_EXERCISE BRIEF_
Once the pictures are removed, restate the data below word for word.

(Saved data entries)
◆ ◆ ◆ ◆ ◆

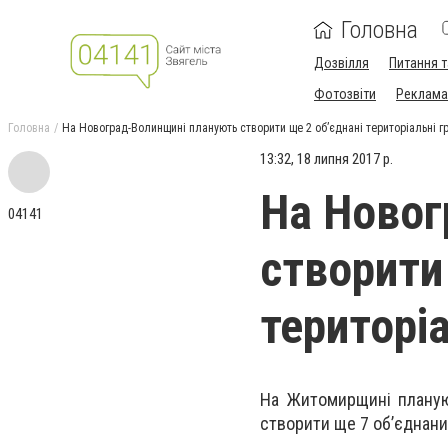
Головна
Дозвілля
Питання т
Фотозвіти
Реклама 
Головна
На Новоград-Волинщині планують створити ще 2 об’єднані територіальні 
13:32, 18 липня 2017 р.
На Новог
04141
створити
територі
На Житомирщині планую
створити ще 7 об’єднани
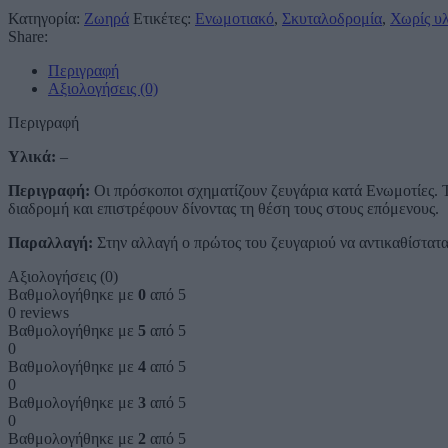
Κατηγορία:
Ζωηρά
Ετικέτες:
Ενωμοτιακό
,
Σκυταλοδρομία
,
Χωρίς υ
Share:
Περιγραφή
Αξιολογήσεις (0)
Περιγραφή
Υλικά:
–
Περιγραφή:
Οι πρόσκοποι σχηματίζουν ζευγάρια κατά Ενωμοτίες. Τα
διαδρομή και επιστρέφουν δίνοντας τη θέση τους στους επόμενους.
Παραλλαγή:
Στην αλλαγή ο πρώτος του ζευγαριού να αντικαθίσταται
Αξιολογήσεις (0)
Βαθμολογήθηκε με
0
από 5
0 reviews
Βαθμολογήθηκε με
5
από 5
0
Βαθμολογήθηκε με
4
από 5
0
Βαθμολογήθηκε με
3
από 5
0
Βαθμολογήθηκε με
2
από 5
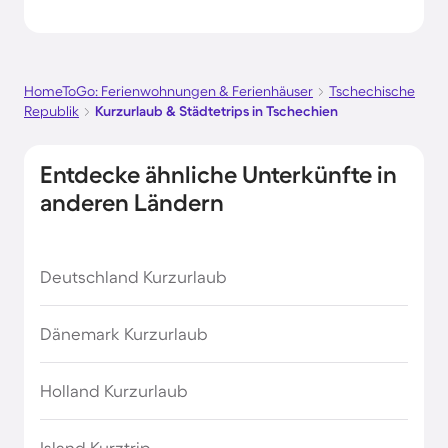
HomeToGo: Ferienwohnungen & Ferienhäuser
Tschechische
Republik
Kurzurlaub & Städtetrips in Tschechien
Entdecke ähnliche Unterkünfte in
anderen Ländern
Deutschland Kurzurlaub
Dänemark Kurzurlaub
Holland Kurzurlaub
Island Kurztrip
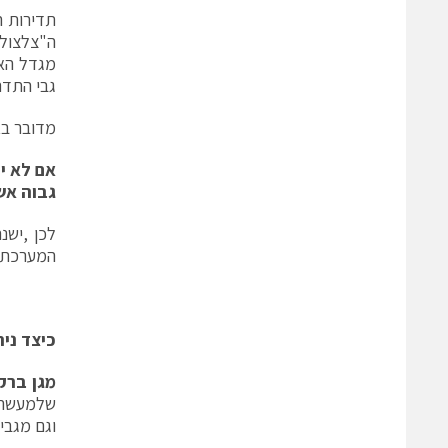
מגדל האנ
גבי התדרי
מדובר בא
אם לא יש
גבוה אש
לכן ,ישנ
המערכת.
כיצד נית
מגן ברק
וגם מגבי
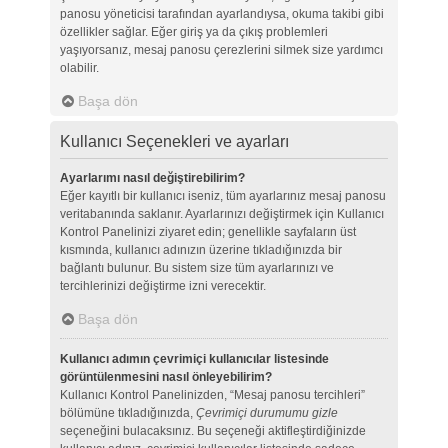
panosu yöneticisi tarafından ayarlandıysa, okuma takibi gibi
özellikler sağlar. Eğer giriş ya da çıkış problemleri
yaşıyorsanız, mesaj panosu çerezlerini silmek size yardımcı
olabilir.
Başa dön
Kullanıcı Seçenekleri ve ayarları
Ayarlarımı nasıl değiştirebilirim?
Eğer kayıtlı bir kullanıcı iseniz, tüm ayarlarınız mesaj panosu
veritabanında saklanır. Ayarlarınızı değiştirmek için Kullanıcı
Kontrol Panelinizi ziyaret edin; genellikle sayfaların üst
kısmında, kullanıcı adınızın üzerine tıkladığınızda bir
bağlantı bulunur. Bu sistem size tüm ayarlarınızı ve
tercihlerinizi değiştirme izni verecektir.
Başa dön
Kullanıcı adımın çevrimiçi kullanıcılar listesinde
görüntülenmesini nasıl önleyebilirim?
Kullanıcı Kontrol Panelinizden, “Mesaj panosu tercihleri”
bölümüne tıkladığınızda,
Çevrimiçi durumumu gizle
seçeneğini bulacaksınız. Bu seçeneği aktifleştirdiğinizde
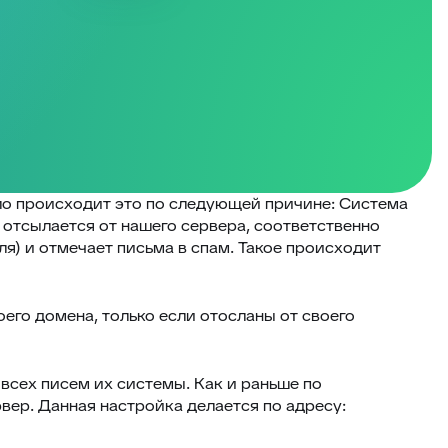
ло происходит это по следующей причине: Система
о отсылается от нашего сервера, соответственно
я) и отмечает письма в спам. Такое происходит
его домена, только если отосланы от своего
сех писем их системы. Как и раньше по
вер. Данная настройка делается по адресу:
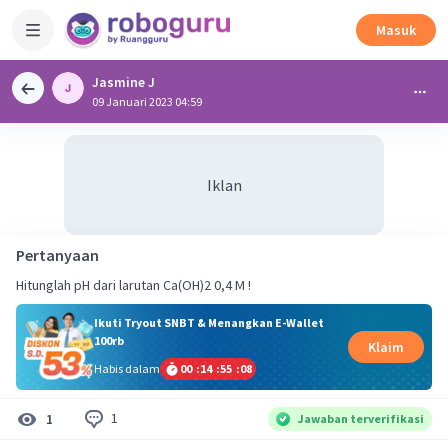
Masuk
Jasmine J
09 Januari 2023 04:59
Iklan
Pertanyaan
Hitunglah pH dari larutan Ca(OH)2 0,4 M !
Ikuti Tryout SNBT & Menangkan E-Wallet
100rb
Klaim
Habis dalam
00
:
14
:
55
:
08
1
1
Jawaban terverifikasi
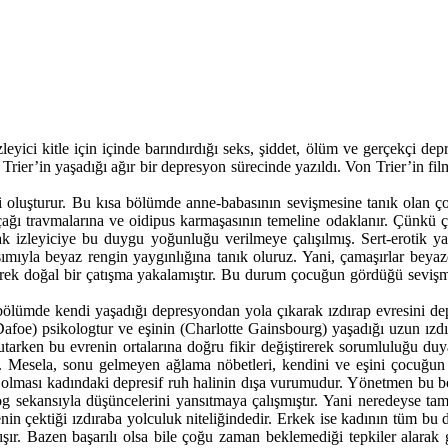
yici kitle için içinde barındırdığı seks, şiddet, ölüm ve gerçekçi depr
rier’in yaşadığı ağır bir depresyon sürecinde yazıldı. Von Trier’in film
 oluşturur. Bu kısa bölümde anne-babasının sevişmesine tanık olan ço
k çağı travmalarına ve oidipus karmaşasının temeline odaklanır. Çünkü
anarak izleyiciye bu duygu yoğunluğu verilmeye çalışılmış. Sert-eroti
ıyla beyaz rengin yaygınlığına tanık oluruz. Yani, çamaşırlar beyazd
erek doğal bir çatışma yakalamıştır. Bu durum çocuğun gördüğü sevişm
bölümde kendi yaşadığı depresyondan yola çıkarak ızdırap evresini depr
 Dafoe) psikologtur ve eşinin (Charlotte Gainsbourg) yaşadığı uzun ız
tarken bu evrenin ortalarına doğru fikir değiştirerek sorumluluğu duya
. Mesela, sonu gelmeyen ağlama nöbetleri, kendini ve eşini çocuğun in
olması kadındaki depresif ruh halinin dışa vurumudur. Yönetmen bu bölü
og sekansıyla düşüncelerini yansıtmaya çalışmıştır. Yani neredeyse t
in çektiği ızdıraba yolculuk niteliğindedir. Erkek ise kadının tüm bu d
ışır. Bazen başarılı olsa bile çoğu zaman beklemediği tepkiler alarak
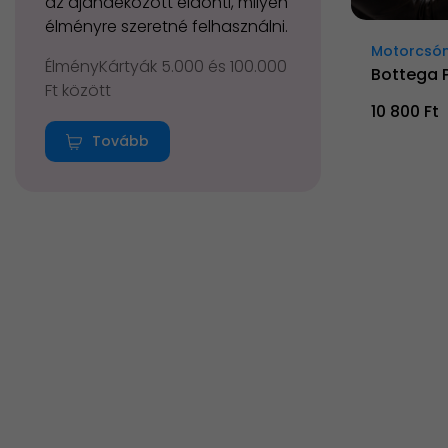
az ajándékozott eldönti, milyen
élményre szeretné felhasználni.
Motorcsón
ÉlményKártyák 5.000 és 100.000
Bottega 
Ft között
10 800 Ft
Tovább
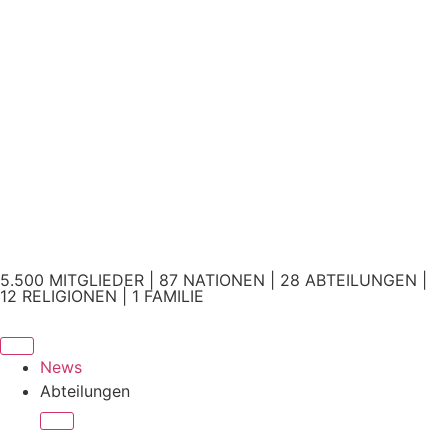
5.500 MITGLIEDER | 87 NATIONEN | 28 ABTEILUNGEN |
12 RELIGIONEN | 1 FAMILIE
News
Abteilungen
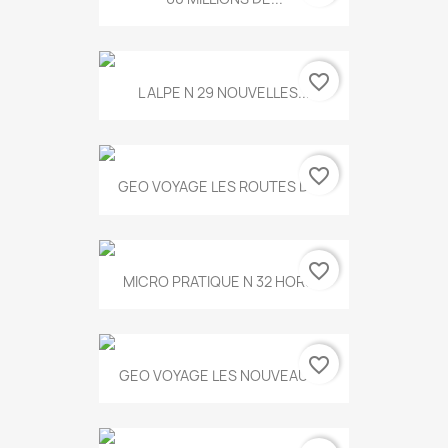
favorite_border
L ALPE N 29 NOUVELLES...
favorite_border
GEO VOYAGE LES ROUTES DE...
favorite_border
MICRO PRATIQUE N 32 HORS...
favorite_border
GEO VOYAGE LES NOUVEAUX...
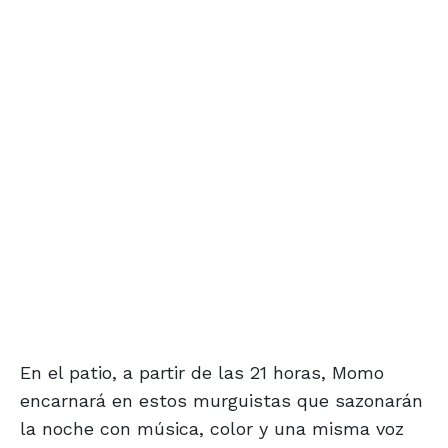
En el patio, a partir de las 21 horas, Momo
encarnará en estos murguistas que sazonarán
la noche con música, color y una misma voz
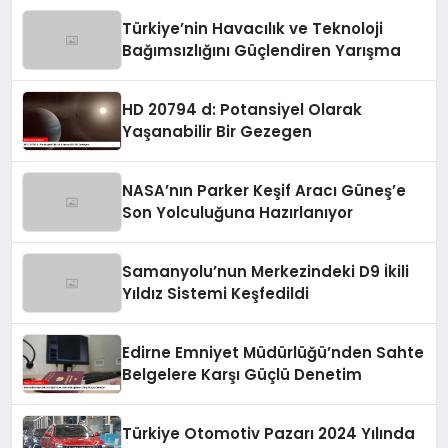
Türkiye’nin Havacılık ve Teknoloji
Bağımsızlığını Güçlendiren Yarışma
HD 20794 d: Potansiyel Olarak
Yaşanabilir Bir Gezegen
NASA’nın Parker Keşif Aracı Güneş’e
Son Yolculuğuna Hazırlanıyor
Samanyolu’nun Merkezindeki D9 İkili
Yıldız Sistemi Keşfedildi
Edirne Emniyet Müdürlüğü’nden Sahte
Belgelere Karşı Güçlü Denetim
Türkiye Otomotiv Pazarı 2024 Yılında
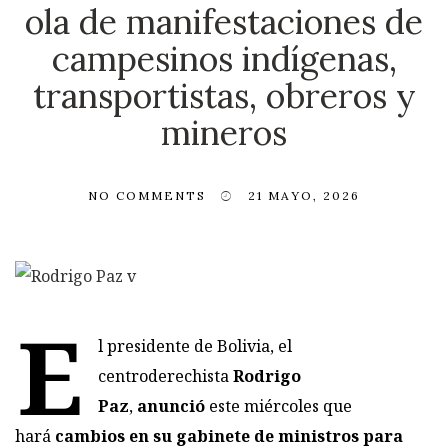
ola de manifestaciones de
campesinos indígenas,
transportistas, obreros y
mineros
NO COMMENTS
21 MAYO, 2026
E
l presidente de Bolivia, el
centroderechista
Rodrigo
Paz
,
anunció
este miércoles que
hará
cambios en su gabinete de ministros para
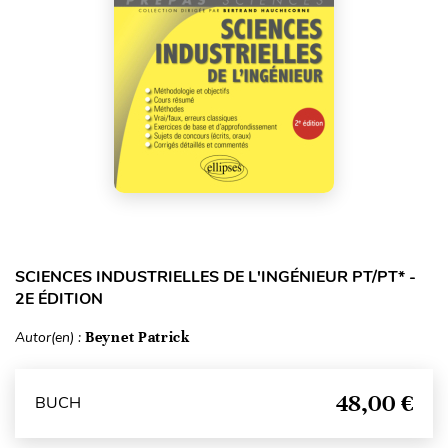
SCIENCES INDUSTRIELLES DE L'INGÉNIEUR PT/PT* -
2E ÉDITION
Autor(en) :
Beynet Patrick
48,00 €
BUCH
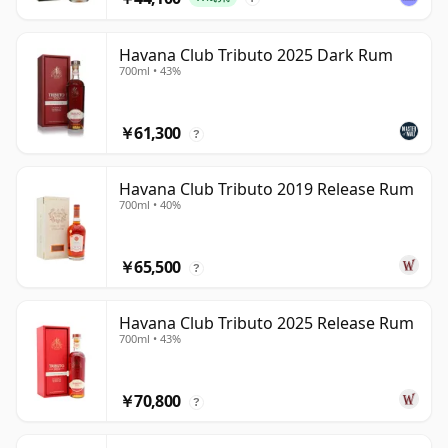
Havana Club Tributo 2025 Dark Rum
700ml • 43%
￥61,300
?
Havana Club Tributo 2019 Release Rum
700ml • 40%
￥65,500
?
Havana Club Tributo 2025 Release Rum
700ml • 43%
￥70,800
?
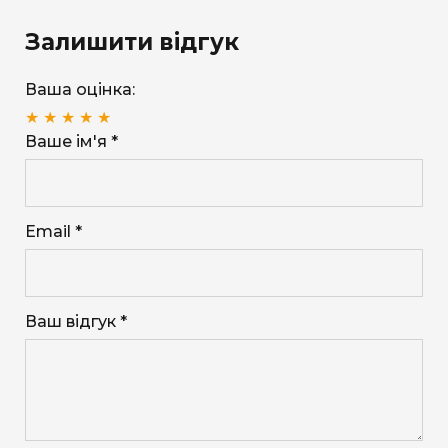
Залишити відгук
Ваша оцінка:
★
★
★
★
★
Ваше ім'я *
Email *
Ваш відгук *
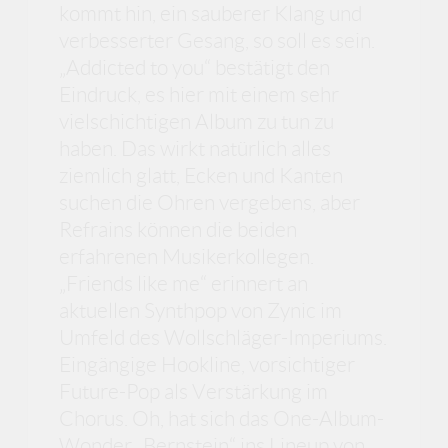
kommt hin, ein sauberer Klang und
verbesserter Gesang, so soll es sein.
„Addicted to you“ bestätigt den
Eindruck, es hier mit einem sehr
vielschichtigen Album zu tun zu
haben. Das wirkt natürlich alles
ziemlich glatt, Ecken und Kanten
suchen die Ohren vergebens, aber
Refrains können die beiden
erfahrenen Musikerkollegen.
„Friends like me“ erinnert an
aktuellen Synthpop von Zynic im
Umfeld des Wollschläger-Imperiums.
Eingängige Hookline, vorsichtiger
Future-Pop als Verstärkung im
Chorus. Oh, hat sich das One-Album-
Wonder „Bernstein“ ins Lineup von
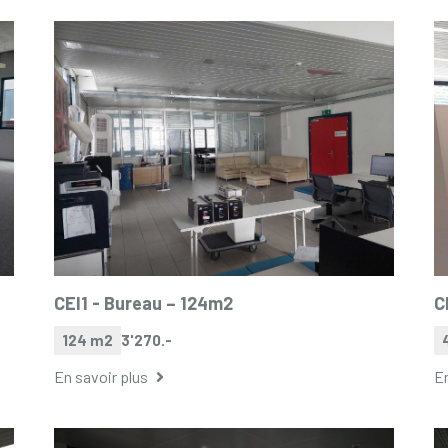
CEI1 -
Bureau – 124m2
C
124 m2
3'270.-
En savoir plus
En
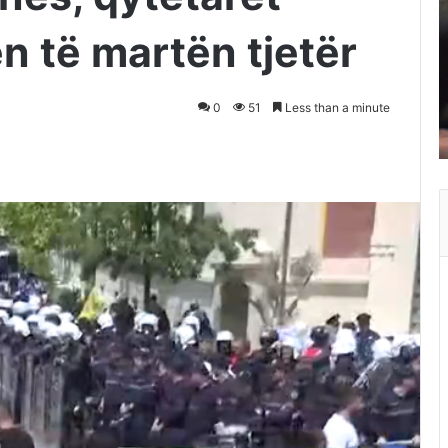
en të martën tjetër
0
51
Less than a minute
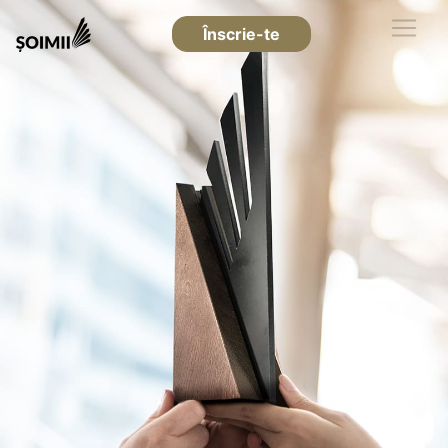
Înscrie-te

◆ ◆ ◆ ◆ ◆

_RESPONSE TO THIS TASK_
Головна
Дозвілля
Питання т
Фотозвіти
Реклама 
Головна
На Новоград-Волинщині планують створити ще 2 об’єднані територіальні 
13:32, 18 липня 2017 р.
На Новог
04141
створити
територі
На Житомирщині планую
створити ще 7 об’єднани
Κατηγορία:
Ζωηρά
Ετικέτες:
Ενωμοτιακό
,
Σκυταλοδρομία
,
Χωρίς υ
Share:
Περιγραφή
Αξιολογήσεις (0)
Περιγραφή
Υλικά:
–
Περιγραφή:
Οι πρόσκοποι σχηματίζουν ζευγάρια κατά Ενωμοτίες. Τα
διαδρομή και επιστρέφουν δίνοντας τη θέση τους στους επόμενους.
Παραλλαγή:
Στην αλλαγή ο πρώτος του ζευγαριού να αντικαθίσταται
Αξιολογήσεις (0)
Βαθμολογήθηκε με
0
από 5
0 reviews
Βαθμολογήθηκε με
5
από 5
0
Βαθμολογήθηκε με
4
από 5
0
Βαθμολογήθηκε με
3
από 5
0
Βαθμολογήθηκε με
2
από 5
HomeToGo: Ferienwohnungen & Ferienhäuser
Tschechische
Republik
Kurzurlaub & Städtetrips in Tschechien
Entdecke ähnliche Unterkünfte in
anderen Ländern
Deutschland Kurzurlaub
Dänemark Kurzurlaub
Holland Kurzurlaub
Island Kurztrip
מגדל האנ
גבי התדרי
מדובר בא
אם לא יש
גבוה אש
לכן ,ישנ
המערכת.
כיצד נית
מגן ברק
וגם מגבי
panosu yöneticisi tarafından ayarlandıysa, okuma takibi gibi
özellikler sağlar. Eğer giriş ya da çıkış problemleri
yaşıyorsanız, mesaj panosu çerezlerini silmek size yardımcı
olabilir.
Başa dön
Kullanıcı Seçenekleri ve ayarları
Ayarlarımı nasıl değiştirebilirim?
Eğer kayıtlı bir kullanıcı iseniz, tüm ayarlarınız mesaj panosu
veritabanında saklanır. Ayarlarınızı değiştirmek için Kullanıcı
Kontrol Panelinizi ziyaret edin; genellikle sayfaların üst
kısmında, kullanıcı adınızın üzerine tıkladığınızda bir
bağlantı bulunur. Bu sistem size tüm ayarlarınızı ve
tercihlerinizi değiştirme izni verecektir.
Başa dön
Kullanıcı adımın çevrimiçi kullanıcılar listesinde
görüntülenmesini nasıl önleyebilirim?
Kullanıcı Kontrol Panelinizden, “Mesaj panosu tercihleri”
bölümüne tıkladığınızda,
Çevrimiçi durumumu gizle
seçeneğini bulacaksınız. Bu seçeneği aktifleştirdiğinizde
ло происходит это по следующей причине: Система
о отсылается от нашего сервера, соответственно
я) и отмечает письма в спам. Такое происходит
его домена, только если отосланы от своего
сех писем их системы. Как и раньше по
вер. Данная настройка делается по адресу:
Masuk
Jasmine J
09 Januari 2023 04:59
Iklan
Pertanyaan
Hitunglah pH dari larutan Ca(OH)2 0,4 M !
Ikuti Tryout SNBT & Menangkan E-Wallet
100rb
Klaim
Habis dalam
00
:
14
:
55
:
08
1
1
Jawaban terverifikasi
yici kitle için içinde barındırdığı seks, şiddet, ölüm ve gerçekçi depr
rier’in yaşadığı ağır bir depresyon sürecinde yazıldı. Von Trier’in film
 oluşturur. Bu kısa bölümde anne-babasının sevişmesine tanık olan ço
k çağı travmalarına ve oidipus karmaşasının temeline odaklanır. Çünkü
anarak izleyiciye bu duygu yoğunluğu verilmeye çalışılmış. Sert-eroti
ıyla beyaz rengin yaygınlığına tanık oluruz. Yani, çamaşırlar beyazd
erek doğal bir çatışma yakalamıştır. Bu durum çocuğun gördüğü sevişm
bölümde kendi yaşadığı depresyondan yola çıkarak ızdırap evresini depr
 Dafoe) psikologtur ve eşinin (Charlotte Gainsbourg) yaşadığı uzun ız
tarken bu evrenin ortalarına doğru fikir değiştirerek sorumluluğu duya
. Mesela, sonu gelmeyen ağlama nöbetleri, kendini ve eşini çocuğun in
olması kadındaki depresif ruh halinin dışa vurumudur. Yönetmen bu bölü
og sekansıyla düşüncelerini yansıtmaya çalışmıştır. Yani neredeyse t
in çektiği ızdıraba yolculuk niteliğindedir. Erkek ise kadının tüm bu d
ışır. Bazen başarılı olsa bile çoğu zaman beklemediği tepkiler alarak
az ajándékozott eldönti, milyen
élményre szeretné felhasználni.
Motorcsón
ÉlményKártyák 5.000 és 100.000
Bottega 
Ft között
10 800 Ft
Tovább
5.500 MITGLIEDER | 87 NATIONEN | 28 ABTEILUNGEN |
12 RELIGIONEN | 1 FAMILIE
News
Abteilungen
favorite_border
L ALPE N 29 NOUVELLES...
favorite_border
GEO VOYAGE LES ROUTES DE...
favorite_border
MICRO PRATIQUE N 32 HORS...
favorite_border
GEO VOYAGE LES NOUVEAUX...
En el patio, a partir de las 21 horas, Momo
encarnará en estos murguistas que sazonarán
la noche con música, color y una misma voz
Türkiye’nin Havacılık ve Teknoloji
Bağımsızlığını Güçlendiren Yarışma
HD 20794 d: Potansiyel Olarak
Yaşanabilir Bir Gezegen
NASA’nın Parker Keşif Aracı Güneş’e
Son Yolculuğuna Hazırlanıyor
Samanyolu’nun Merkezindeki D9 İkili
Yıldız Sistemi Keşfedildi
Edirne Emniyet Müdürlüğü’nden Sahte
Belgelere Karşı Güçlü Denetim
Türkiye Otomotiv Pazarı 2024 Yılında
ola de manifestaciones de
campesinos indígenas,
transportistas, obreros y
mineros
NO COMMENTS
21 MAYO, 2026
E
l presidente de Bolivia, el
centroderechista
Rodrigo
Paz
,
anunció
este miércoles que
hará
cambios en su gabinete de ministros para
SCIENCES INDUSTRIELLES DE L'INGÉNIEUR PT/PT* -
2E ÉDITION
Autor(en) :
Beynet Patrick
48,00 €
BUCH
Havana Club Tributo 2025 Dark Rum
700ml • 43%
￥61,300
?
Havana Club Tributo 2019 Release Rum
700ml • 40%
￥65,500
?
Havana Club Tributo 2025 Release Rum
700ml • 43%
￥70,800
?
Залишити відгук
Ваша оцінка:
★
★
★
★
★
Ваше ім'я *
Email *
Ваш відгук *
kommt hin, ein sauberer Klang und
verbesserter Gesang, so soll es sein.
„Addicted to you“ bestätigt den
Eindruck, es hier mit einem sehr
vielschichtigen Album zu tun zu
haben. Das wirkt natürlich alles
ziemlich glatt, Ecken und Kanten
suchen die Ohren vergebens, aber
Refrains können die beiden
erfahrenen Musikerkollegen.
„Friends like me“ erinnert an
aktuellen Synthpop von Zynic im
Umfeld des Wollschläger-Imperiums.
Eingängige Hookline, vorsichtiger
Future-Pop als Verstärkung im
Chorus. Oh, hat sich das One-Album-
Wonder „Bernstein“ ins Lineup von
CEI1 -
Bureau – 124m2
C
124 m2
3'270.-
En savoir plus
En
en të martën tjetër
0
51
Less than a minute
Înscrie-te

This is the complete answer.